» EXERCISE
Each line below should be written out exactly, with none skipped.

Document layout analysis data
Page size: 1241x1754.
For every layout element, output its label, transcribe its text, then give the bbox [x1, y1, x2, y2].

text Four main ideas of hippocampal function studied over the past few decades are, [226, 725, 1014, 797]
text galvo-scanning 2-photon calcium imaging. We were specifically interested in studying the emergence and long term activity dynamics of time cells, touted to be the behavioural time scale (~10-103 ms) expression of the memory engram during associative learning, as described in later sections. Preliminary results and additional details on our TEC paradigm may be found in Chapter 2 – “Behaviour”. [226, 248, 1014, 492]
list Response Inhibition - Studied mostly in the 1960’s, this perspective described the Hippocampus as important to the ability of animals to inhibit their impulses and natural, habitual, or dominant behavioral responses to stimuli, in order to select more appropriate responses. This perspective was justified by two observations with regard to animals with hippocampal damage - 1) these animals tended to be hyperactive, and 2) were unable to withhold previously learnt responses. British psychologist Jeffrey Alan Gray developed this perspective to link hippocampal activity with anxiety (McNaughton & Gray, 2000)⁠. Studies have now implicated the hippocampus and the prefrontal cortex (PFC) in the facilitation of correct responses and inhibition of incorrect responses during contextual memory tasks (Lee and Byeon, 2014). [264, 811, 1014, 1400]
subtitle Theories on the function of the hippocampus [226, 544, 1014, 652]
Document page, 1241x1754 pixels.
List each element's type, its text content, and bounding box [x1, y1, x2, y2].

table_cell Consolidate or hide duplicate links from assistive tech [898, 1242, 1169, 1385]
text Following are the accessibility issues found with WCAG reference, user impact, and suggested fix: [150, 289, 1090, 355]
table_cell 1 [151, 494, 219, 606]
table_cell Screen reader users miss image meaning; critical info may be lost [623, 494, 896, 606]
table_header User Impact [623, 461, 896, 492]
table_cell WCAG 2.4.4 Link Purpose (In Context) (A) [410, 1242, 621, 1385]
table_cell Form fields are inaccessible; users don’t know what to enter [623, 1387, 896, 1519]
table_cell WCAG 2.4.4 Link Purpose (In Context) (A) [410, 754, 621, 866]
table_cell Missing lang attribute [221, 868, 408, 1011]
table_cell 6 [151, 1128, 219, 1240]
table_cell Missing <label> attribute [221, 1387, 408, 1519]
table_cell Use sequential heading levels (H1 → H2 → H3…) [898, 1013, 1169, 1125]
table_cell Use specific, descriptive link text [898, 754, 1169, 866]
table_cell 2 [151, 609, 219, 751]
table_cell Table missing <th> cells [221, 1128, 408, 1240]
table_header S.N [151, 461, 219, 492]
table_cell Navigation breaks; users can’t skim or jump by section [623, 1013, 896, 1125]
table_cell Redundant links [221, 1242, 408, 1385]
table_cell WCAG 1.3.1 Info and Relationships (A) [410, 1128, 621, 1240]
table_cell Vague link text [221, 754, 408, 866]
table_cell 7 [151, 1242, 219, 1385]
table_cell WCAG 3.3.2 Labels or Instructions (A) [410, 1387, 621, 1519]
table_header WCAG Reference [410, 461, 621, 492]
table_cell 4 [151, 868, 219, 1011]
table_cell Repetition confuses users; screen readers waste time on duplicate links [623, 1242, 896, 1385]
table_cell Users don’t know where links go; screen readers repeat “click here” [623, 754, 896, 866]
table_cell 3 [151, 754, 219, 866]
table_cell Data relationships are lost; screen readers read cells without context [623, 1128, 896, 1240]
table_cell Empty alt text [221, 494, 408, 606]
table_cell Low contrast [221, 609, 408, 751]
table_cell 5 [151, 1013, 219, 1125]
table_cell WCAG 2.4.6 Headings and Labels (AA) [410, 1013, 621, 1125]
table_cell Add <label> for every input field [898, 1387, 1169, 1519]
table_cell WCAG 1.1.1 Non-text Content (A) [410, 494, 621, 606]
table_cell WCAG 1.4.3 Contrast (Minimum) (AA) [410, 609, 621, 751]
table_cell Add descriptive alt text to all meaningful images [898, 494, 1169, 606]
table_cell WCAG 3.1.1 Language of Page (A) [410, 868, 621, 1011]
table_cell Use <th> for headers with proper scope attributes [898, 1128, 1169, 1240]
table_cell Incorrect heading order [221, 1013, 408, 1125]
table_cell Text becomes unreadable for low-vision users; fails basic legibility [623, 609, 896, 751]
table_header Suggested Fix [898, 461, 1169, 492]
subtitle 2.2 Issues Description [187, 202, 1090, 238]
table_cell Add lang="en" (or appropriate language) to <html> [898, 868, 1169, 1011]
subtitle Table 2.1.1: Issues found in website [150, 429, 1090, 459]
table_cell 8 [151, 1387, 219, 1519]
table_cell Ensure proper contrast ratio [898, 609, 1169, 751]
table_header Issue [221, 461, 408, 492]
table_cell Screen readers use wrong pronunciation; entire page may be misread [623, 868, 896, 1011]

» YOUR RESPONSE
Page size: 1241x1754.
For every layout element, output its label, transcribe its text, then give the bbox [x1, y1, x2, y2].

text Four main ideas of hippocampal function studied over the past few decades are, [226, 725, 1014, 797]
text galvo-scanning 2-photon calcium imaging. We were specifically interested in studying the emergence and long term activity dynamics of time cells, touted to be the behavioural time scale (~10-103 ms) expression of the memory engram during associative learning, as described in later sections. Preliminary results and additional details on our TEC paradigm may be found in Chapter 2 – “Behaviour”. [226, 248, 1014, 492]
list Response Inhibition - Studied mostly in the 1960’s, this perspective described the Hippocampus as important to the ability of animals to inhibit their impulses and natural, habitual, or dominant behavioral responses to stimuli, in order to select more appropriate responses. This perspective was justified by two observations with regard to animals with hippocampal damage - 1) these animals tended to be hyperactive, and 2) were unable to withhold previously learnt responses. British psychologist Jeffrey Alan Gray developed this perspective to link hippocampal activity with anxiety (McNaughton & Gray, 2000)⁠. Studies have now implicated the hippocampus and the prefrontal cortex (PFC) in the facilitation of correct responses and inhibition of incorrect responses during contextual memory tasks (Lee and Byeon, 2014). [264, 811, 1014, 1400]
subtitle Theories on the function of the hippocampus [226, 544, 1014, 652]
Document page, 1241x1754 pixels.
List each element's type, its text content, and bounding box [x1, y1, x2, y2].

table_cell Consolidate or hide duplicate links from assistive tech [898, 1242, 1169, 1385]
text Following are the accessibility issues found with WCAG reference, user impact, and suggested fix: [150, 289, 1090, 355]
table_cell 1 [151, 494, 219, 606]
table_cell Screen reader users miss image meaning; critical info may be lost [623, 494, 896, 606]
table_header User Impact [623, 461, 896, 492]
table_cell WCAG 2.4.4 Link Purpose (In Context) (A) [410, 1242, 621, 1385]
table_cell Form fields are inaccessible; users don’t know what to enter [623, 1387, 896, 1519]
table_cell WCAG 2.4.4 Link Purpose (In Context) (A) [410, 754, 621, 866]
table_cell Missing lang attribute [221, 868, 408, 1011]
table_cell 6 [151, 1128, 219, 1240]
table_cell Missing <label> attribute [221, 1387, 408, 1519]
table_cell Use sequential heading levels (H1 → H2 → H3…) [898, 1013, 1169, 1125]
table_cell Use specific, descriptive link text [898, 754, 1169, 866]
table_cell 2 [151, 609, 219, 751]
table_cell Table missing <th> cells [221, 1128, 408, 1240]
table_header S.N [151, 461, 219, 492]
table_cell Navigation breaks; users can’t skim or jump by section [623, 1013, 896, 1125]
table_cell Redundant links [221, 1242, 408, 1385]
table_cell WCAG 1.3.1 Info and Relationships (A) [410, 1128, 621, 1240]
table_cell Vague link text [221, 754, 408, 866]
table_cell 7 [151, 1242, 219, 1385]
table_cell WCAG 3.3.2 Labels or Instructions (A) [410, 1387, 621, 1519]
table_header WCAG Reference [410, 461, 621, 492]
table_cell 4 [151, 868, 219, 1011]
table_cell Repetition confuses users; screen readers waste time on duplicate links [623, 1242, 896, 1385]
table_cell Users don’t know where links go; screen readers repeat “click here” [623, 754, 896, 866]
table_cell 3 [151, 754, 219, 866]
table_cell Data relationships are lost; screen readers read cells without context [623, 1128, 896, 1240]
table_cell Empty alt text [221, 494, 408, 606]
table_cell Low contrast [221, 609, 408, 751]
table_cell 5 [151, 1013, 219, 1125]
table_cell WCAG 2.4.6 Headings and Labels (AA) [410, 1013, 621, 1125]
table_cell Add <label> for every input field [898, 1387, 1169, 1519]
table_cell WCAG 1.1.1 Non-text Content (A) [410, 494, 621, 606]
table_cell WCAG 1.4.3 Contrast (Minimum) (AA) [410, 609, 621, 751]
table_cell Add descriptive alt text to all meaningful images [898, 494, 1169, 606]
table_cell WCAG 3.1.1 Language of Page (A) [410, 868, 621, 1011]
table_cell Use <th> for headers with proper scope attributes [898, 1128, 1169, 1240]
table_cell Incorrect heading order [221, 1013, 408, 1125]
table_cell Text becomes unreadable for low-vision users; fails basic legibility [623, 609, 896, 751]
table_header Suggested Fix [898, 461, 1169, 492]
subtitle 2.2 Issues Description [187, 202, 1090, 238]
table_cell Add lang="en" (or appropriate language) to <html> [898, 868, 1169, 1011]
subtitle Table 2.1.1: Issues found in website [150, 429, 1090, 459]
table_cell 8 [151, 1387, 219, 1519]
table_cell Ensure proper contrast ratio [898, 609, 1169, 751]
table_header Issue [221, 461, 408, 492]
table_cell Screen readers use wrong pronunciation; entire page may be misread [623, 868, 896, 1011]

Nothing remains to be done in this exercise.